Prosecutor in CIA leak case seen as incorruptible
By Andrew Stern
Reuters
Monday, October 24, 2005; 8:32 AM
CHICAGO (Reuters) - The U.S. prosecutor at the center of a CIA leak probe focused on the White House has relentlessly pursued politicians, mobsters and suspected terrorists.
Plucked from New York in 2001 to run the Chicago office of the Justice Department, Patrick Fitzgerald, the Brooklyn-born son of Irish immigrants, has a reputation as an incorruptible prosecutor in the mold of Chicago crime-fighter Eliot Ness, who took on Al Capone's criminal empire.
Fitzgerald has won convictions of the 1993 bombers of New York's World Trade Center and members of the Gambino crime family, and he secured an indictment of al Qaeda leader Osama bin Laden, whom Fitzgerald has said he would like to try some day.

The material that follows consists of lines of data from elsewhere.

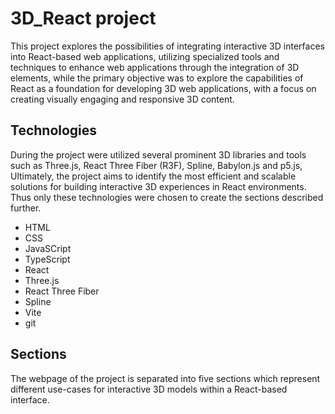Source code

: # 3D_React project

This project explores the possibilities of integrating interactive 3D interfaces into React-based web applications, utilizing specialized tools and techniques to enhance web applications through the integration of 3D elements, while the primary objective was to explore the capabilities of React as a foundation for developing 3D web applications, with a focus on creating visually engaging and responsive 3D content.



## Technologies

During the project were utilized several prominent 3D libraries and tools such as Three.js, React Three Fiber (R3F), Spline, Babylon.js and p5.js, Ultimately, the project aims to identify the most efficient and scalable solutions for building interactive 3D experiences in React environments. Thus only these technologies were chosen to create the sections described further.

* HTML
* CSS
* JavaSCript
* TypeScript
* React
* Three.js
* React Three Fiber
* Spline
* Vite
* git

## Sections

The webpage of the project is separated into five sections which represent different use-cases for interactive 3D models within a React-based interface.
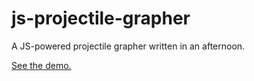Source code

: js-projectile-grapher
=====================

A JS-powered projectile grapher written in an afternoon.

[See the demo.](http://julienmelissas.github.io/js-projectile-grapher/)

Fitzgerald was chosen in 2003 to investigate the outing of CIA operative Valerie Plame to syndicated columnist Robert Novak after her diplomat husband, Joseph Wilson, criticized the Iraq war. The probe has led to interviews with President George W. Bush and Vice President Dick Cheney and four sessions of grand jury testimony by Bush political guru Karl Rove.
Lawyers and other sources involved in the case said on Sunday that Fitzgerald appeared to be laying the groundwork for indictments in the case this week, including possible charges of perjury and obstruction of justice.